[Dataset entries]

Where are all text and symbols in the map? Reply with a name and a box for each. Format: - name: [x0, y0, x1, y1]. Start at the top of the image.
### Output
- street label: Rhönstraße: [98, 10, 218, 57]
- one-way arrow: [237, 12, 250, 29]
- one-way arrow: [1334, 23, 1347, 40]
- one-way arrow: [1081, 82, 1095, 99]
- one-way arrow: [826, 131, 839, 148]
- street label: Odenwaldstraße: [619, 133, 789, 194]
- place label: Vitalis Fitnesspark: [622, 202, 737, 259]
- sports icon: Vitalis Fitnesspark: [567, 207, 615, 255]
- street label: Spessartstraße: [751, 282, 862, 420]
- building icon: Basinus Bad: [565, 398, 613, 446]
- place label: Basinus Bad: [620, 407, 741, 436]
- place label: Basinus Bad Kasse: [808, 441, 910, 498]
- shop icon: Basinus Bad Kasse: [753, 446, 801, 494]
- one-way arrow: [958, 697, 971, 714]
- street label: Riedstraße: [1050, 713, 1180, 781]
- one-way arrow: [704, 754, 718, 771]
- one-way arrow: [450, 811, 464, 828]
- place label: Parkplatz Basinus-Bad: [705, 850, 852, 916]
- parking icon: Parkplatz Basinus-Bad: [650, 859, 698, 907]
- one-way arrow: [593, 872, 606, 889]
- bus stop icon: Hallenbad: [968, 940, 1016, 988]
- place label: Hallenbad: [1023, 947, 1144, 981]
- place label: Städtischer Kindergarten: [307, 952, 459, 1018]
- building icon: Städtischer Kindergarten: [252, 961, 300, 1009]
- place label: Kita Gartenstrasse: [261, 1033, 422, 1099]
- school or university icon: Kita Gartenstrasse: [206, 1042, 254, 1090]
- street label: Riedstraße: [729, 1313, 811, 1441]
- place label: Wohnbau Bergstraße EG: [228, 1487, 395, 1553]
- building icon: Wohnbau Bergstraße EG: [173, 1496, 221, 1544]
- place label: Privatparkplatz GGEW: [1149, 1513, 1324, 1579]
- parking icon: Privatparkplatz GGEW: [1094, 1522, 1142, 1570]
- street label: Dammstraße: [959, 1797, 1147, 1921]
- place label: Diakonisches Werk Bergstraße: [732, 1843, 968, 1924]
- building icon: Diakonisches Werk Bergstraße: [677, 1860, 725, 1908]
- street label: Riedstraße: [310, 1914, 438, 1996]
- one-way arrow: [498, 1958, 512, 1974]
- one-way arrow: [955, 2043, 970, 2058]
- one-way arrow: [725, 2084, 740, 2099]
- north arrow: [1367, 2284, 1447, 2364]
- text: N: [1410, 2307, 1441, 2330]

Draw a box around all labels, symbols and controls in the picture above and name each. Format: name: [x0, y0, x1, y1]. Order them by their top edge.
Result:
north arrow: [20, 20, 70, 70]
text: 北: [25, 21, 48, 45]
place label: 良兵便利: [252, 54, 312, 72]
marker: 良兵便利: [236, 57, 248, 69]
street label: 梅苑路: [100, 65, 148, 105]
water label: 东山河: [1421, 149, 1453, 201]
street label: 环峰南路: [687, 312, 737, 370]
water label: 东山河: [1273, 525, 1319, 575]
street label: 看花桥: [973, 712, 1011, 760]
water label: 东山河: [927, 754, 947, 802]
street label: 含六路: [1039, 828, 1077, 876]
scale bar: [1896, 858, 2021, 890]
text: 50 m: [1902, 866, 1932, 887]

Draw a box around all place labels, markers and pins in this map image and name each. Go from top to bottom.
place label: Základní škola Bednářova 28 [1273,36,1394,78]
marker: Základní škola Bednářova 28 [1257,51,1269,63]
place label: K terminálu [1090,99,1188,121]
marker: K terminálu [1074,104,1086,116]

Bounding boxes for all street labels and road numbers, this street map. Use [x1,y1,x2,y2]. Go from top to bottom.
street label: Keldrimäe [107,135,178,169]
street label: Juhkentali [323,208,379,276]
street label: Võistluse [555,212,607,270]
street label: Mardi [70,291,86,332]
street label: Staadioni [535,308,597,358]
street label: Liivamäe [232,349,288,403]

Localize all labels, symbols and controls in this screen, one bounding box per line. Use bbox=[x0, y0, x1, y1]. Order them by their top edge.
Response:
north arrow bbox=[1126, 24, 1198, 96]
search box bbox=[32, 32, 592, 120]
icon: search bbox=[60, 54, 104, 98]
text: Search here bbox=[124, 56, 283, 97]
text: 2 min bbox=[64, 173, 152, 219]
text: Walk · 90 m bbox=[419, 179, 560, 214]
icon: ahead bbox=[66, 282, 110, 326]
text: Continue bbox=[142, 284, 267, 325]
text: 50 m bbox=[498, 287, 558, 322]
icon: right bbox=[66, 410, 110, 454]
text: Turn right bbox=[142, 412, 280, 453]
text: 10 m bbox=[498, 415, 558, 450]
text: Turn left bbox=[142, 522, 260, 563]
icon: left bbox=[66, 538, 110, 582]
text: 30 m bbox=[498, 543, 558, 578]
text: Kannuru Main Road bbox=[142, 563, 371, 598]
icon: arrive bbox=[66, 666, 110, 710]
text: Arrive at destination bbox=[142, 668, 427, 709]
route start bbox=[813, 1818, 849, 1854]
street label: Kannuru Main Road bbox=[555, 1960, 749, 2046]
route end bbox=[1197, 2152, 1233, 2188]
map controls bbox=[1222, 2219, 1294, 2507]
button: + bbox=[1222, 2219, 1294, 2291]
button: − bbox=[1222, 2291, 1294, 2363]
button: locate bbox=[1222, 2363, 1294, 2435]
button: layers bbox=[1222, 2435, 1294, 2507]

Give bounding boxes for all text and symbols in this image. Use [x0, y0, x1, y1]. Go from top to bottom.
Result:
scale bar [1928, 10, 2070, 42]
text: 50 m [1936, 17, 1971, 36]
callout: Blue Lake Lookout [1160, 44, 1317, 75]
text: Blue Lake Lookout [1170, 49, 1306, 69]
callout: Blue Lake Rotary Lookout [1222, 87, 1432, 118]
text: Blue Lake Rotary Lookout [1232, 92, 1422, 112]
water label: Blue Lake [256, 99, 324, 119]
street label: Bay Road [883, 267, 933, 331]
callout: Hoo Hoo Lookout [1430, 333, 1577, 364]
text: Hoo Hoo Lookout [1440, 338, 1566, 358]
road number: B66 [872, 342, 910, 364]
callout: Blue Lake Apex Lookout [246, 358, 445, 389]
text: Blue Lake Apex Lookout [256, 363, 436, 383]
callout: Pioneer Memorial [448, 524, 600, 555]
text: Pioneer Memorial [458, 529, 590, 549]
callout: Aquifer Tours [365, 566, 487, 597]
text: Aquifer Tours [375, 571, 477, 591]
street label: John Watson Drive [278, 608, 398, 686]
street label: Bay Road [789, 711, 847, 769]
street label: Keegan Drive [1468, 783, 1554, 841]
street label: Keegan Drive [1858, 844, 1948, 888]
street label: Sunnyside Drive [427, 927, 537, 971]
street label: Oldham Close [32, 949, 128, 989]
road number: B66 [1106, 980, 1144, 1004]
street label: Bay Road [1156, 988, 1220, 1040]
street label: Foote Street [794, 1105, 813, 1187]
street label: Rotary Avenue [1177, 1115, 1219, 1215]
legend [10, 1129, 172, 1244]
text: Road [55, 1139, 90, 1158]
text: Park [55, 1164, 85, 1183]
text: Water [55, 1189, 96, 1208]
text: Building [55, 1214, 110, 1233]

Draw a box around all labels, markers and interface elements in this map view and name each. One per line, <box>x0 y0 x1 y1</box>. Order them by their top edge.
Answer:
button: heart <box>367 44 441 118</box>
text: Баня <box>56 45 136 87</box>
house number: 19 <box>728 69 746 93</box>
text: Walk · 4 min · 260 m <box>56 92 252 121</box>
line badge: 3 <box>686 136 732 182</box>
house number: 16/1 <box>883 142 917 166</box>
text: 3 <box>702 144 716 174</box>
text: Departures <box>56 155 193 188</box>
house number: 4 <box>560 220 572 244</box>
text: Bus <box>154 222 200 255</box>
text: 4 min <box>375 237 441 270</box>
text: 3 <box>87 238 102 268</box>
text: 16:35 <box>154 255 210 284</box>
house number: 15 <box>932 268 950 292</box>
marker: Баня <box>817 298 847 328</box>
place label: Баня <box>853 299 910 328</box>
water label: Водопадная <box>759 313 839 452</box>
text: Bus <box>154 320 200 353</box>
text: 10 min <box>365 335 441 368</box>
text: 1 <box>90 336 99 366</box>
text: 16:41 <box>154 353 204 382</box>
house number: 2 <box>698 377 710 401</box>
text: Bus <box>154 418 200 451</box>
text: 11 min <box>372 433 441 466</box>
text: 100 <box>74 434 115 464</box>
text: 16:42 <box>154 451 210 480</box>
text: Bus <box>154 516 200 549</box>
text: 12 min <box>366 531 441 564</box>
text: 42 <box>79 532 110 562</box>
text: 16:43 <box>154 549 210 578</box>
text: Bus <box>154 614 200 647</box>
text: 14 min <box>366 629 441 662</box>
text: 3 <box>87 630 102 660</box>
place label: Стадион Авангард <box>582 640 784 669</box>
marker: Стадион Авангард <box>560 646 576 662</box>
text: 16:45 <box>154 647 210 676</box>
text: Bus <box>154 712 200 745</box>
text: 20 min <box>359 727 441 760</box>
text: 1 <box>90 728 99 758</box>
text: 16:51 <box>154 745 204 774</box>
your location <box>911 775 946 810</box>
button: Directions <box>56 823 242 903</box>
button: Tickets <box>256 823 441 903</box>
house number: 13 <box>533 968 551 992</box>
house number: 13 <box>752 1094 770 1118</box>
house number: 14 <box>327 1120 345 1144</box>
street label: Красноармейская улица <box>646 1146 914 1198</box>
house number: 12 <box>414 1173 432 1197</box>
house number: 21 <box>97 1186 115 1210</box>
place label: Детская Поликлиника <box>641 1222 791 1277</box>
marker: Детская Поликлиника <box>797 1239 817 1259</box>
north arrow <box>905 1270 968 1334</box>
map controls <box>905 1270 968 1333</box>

• **TASK TO COMPLETE**: Where a line above contains the word "north", copy that line.

• **YOUR SOLUTION**:
- north arrow: [1367, 2284, 1447, 2364]
north arrow: [20, 20, 70, 70]
north arrow bbox=[1126, 24, 1198, 96]
north arrow <box>905 1270 968 1334</box>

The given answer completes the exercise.